Authorities: Menestrier 1694

What is this?

     Divination is the genus of a large number of specific methods which were and still are used to foretell the future or assist in decision-making. Michael Scot in the 13th Century listed twenty-eight types of divination and there are as many or more such categories recognized today. A short list of these would include: astrology, augury, clairvoyance, dowsing, geomancy, horoscopy, lotteries, oneiromancy or the interpretation of dreams, oracles and prophesies, palmistry, tarot. Some of these warrant a separate category in this web site since they were highlighted by contemporaries in their anthologies. In this article we highlight astrology, perhaps the most widespread of all the methods of divination.

     Astrology was a practice justified by the belief that microcosm and macrocosm, the planets, stars and the Earth, were a living whole of which each element influenced the others in complex ways. Plato (Timaeus 33) had said “the Creator .. made this world a complete whole..... that was to contain within itself all living beings.” This unity was called in Greek, sympatheia and as Plotinus said, (Enneads 4) “this One-all, therefore, is a sympathetic total and stands as one living being.” Under most circumstances, the fate of man could not be avoided but it was possible with the right understanding or by a supreme exercise of will to manipulate and control the force of nature thus influencing fate, and this was the task of magic. Plotinus said, “the magician, too, draws on these patterns of power, and by ranging himself also into the pattern is able tranquilly to possess himself of these forces whose nature and purpose he has become identified.” 

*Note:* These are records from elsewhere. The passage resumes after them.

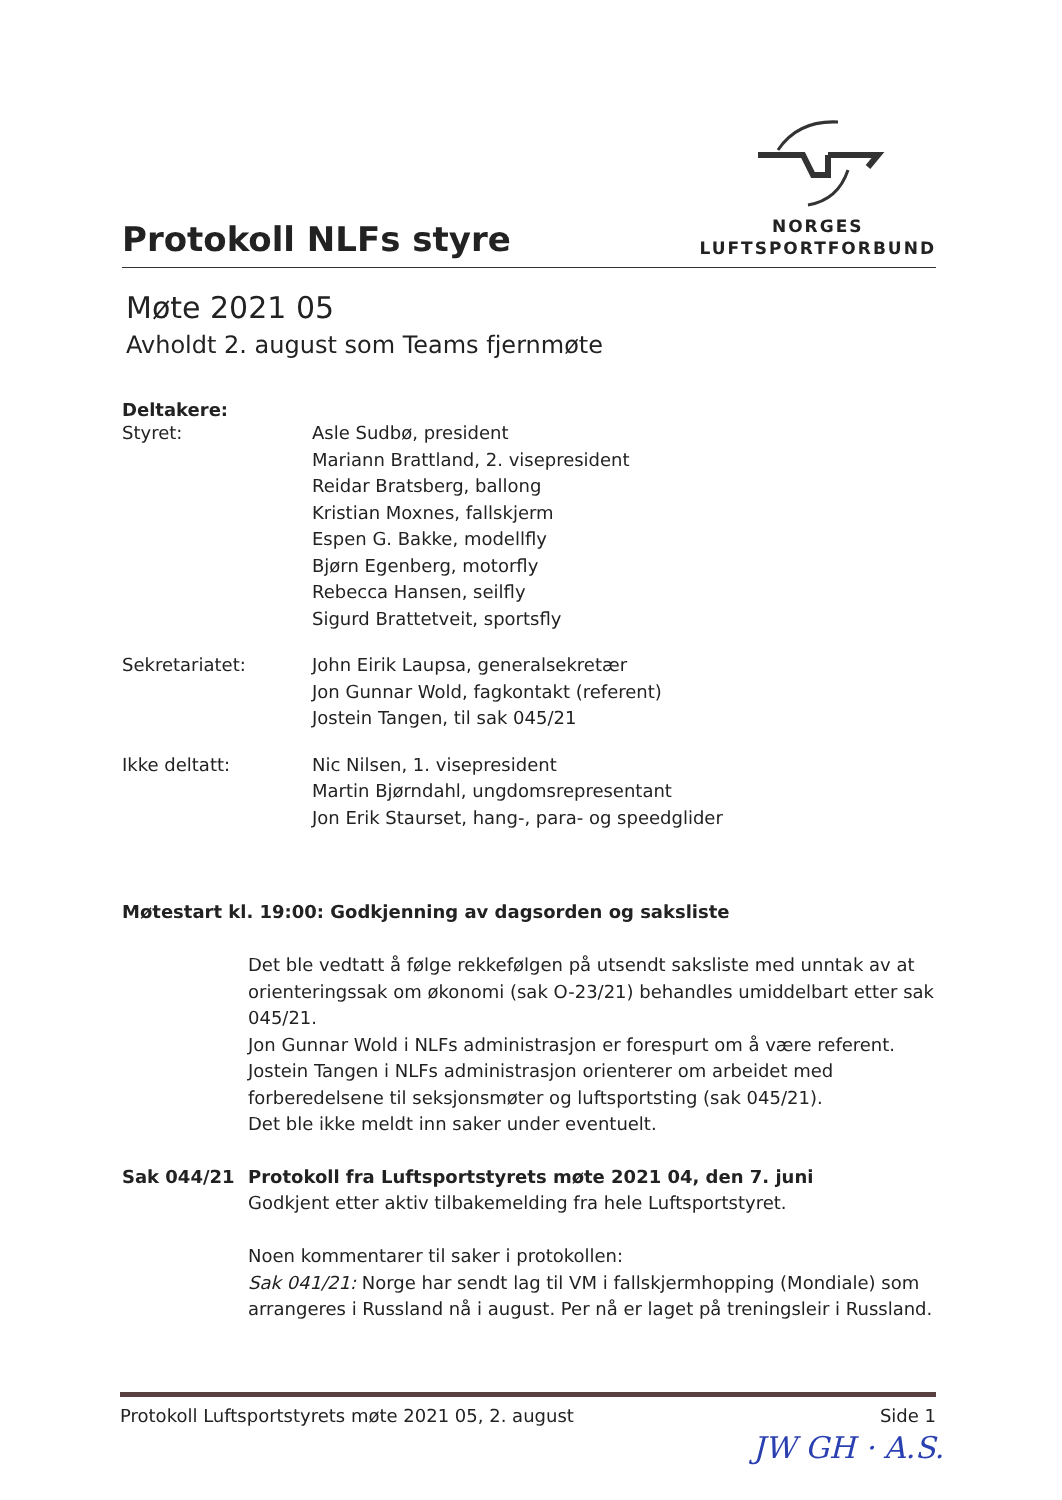Protokoll NLFs styre
NORGES
LUFTSPORTFORBUND
Møte 2021 05
Avholdt 2. august som Teams fjernmøte
Deltakere:
Styret: Asle Sudbø, president
Mariann Brattland, 2. visepresident
Reidar Bratsberg, ballong
Kristian Moxnes, fallskjerm
Espen G. Bakke, modellfly
Bjørn Egenberg, motorfly
Rebecca Hansen, seilfly
Sigurd Brattetveit, sportsfly
Sekretariatet: John Eirik Laupsa, generalsekretær
Jon Gunnar Wold, fagkontakt (referent)
Jostein Tangen, til sak 045/21
Ikke deltatt: Nic Nilsen, 1. visepresident
Martin Bjørndahl, ungdomsrepresentant
Jon Erik Staurset, hang-, para- og speedglider
Møtestart kl. 19:00: Godkjenning av dagsorden og saksliste
Det ble vedtatt å følge rekkefølgen på utsendt saksliste med unntak av at orienteringssak om økonomi (sak O-23/21) behandles umiddelbart etter sak 045/21.
Jon Gunnar Wold i NLFs administrasjon er forespurt om å være referent.
Jostein Tangen i NLFs administrasjon orienterer om arbeidet med forberedelsene til seksjonsmøter og luftsportsting (sak 045/21).
Det ble ikke meldt inn saker under eventuelt.
Sak 044/21 Protokoll fra Luftsportstyrets møte 2021 04, den 7. juni
Godkjent etter aktiv tilbakemelding fra hele Luftsportstyret.
Noen kommentarer til saker i protokollen:
Sak 041/21: Norge har sendt lag til VM i fallskjermhopping (Mondiale) som arrangeres i Russland nå i august. Per nå er laget på treningsleir i Russland.
Protokoll Luftsportstyrets møte 2021 05, 2. august Side 1
JW GH · A.S.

     Astrology, astronomy and theology were believed to be closely linked. Synesius of Cyrene (c370-c430) a Christian Bishop writing about 400 AD said that “astronomy besides being itself a noble science, prepares men for theology,” which was understandable when God was to be found in the highest sphere of the heavens above the sphere of the stars. To many writers throughout the period, astronomy and astrology were barely distinguishable. Isidore of Seville (c560-636) in his classic and much quoted Etymologies which was, in effect, an encyclopaedia of all knowledge of his time, said that he believed there was a difference between astronomy and astrology but he did not know what it was. In the West, the subject was reintroduced in the 12th century from Arabic sources along with alchemical texts. Ptolemy’s Tetrabiblos was translated in 1138. The greatest astrological treatises of the Middle Ages both written in the 13th Century were called the Speculum Astronomiae, the Mirror of Astronomy and the Liber Astronomium, the Book of Astronomy and in practice the distinction between astronomy and astrology remained very close right through the end of the 17th Century. It was recognized that “if the public did not believe in astrology, books on astronomy would not sell.”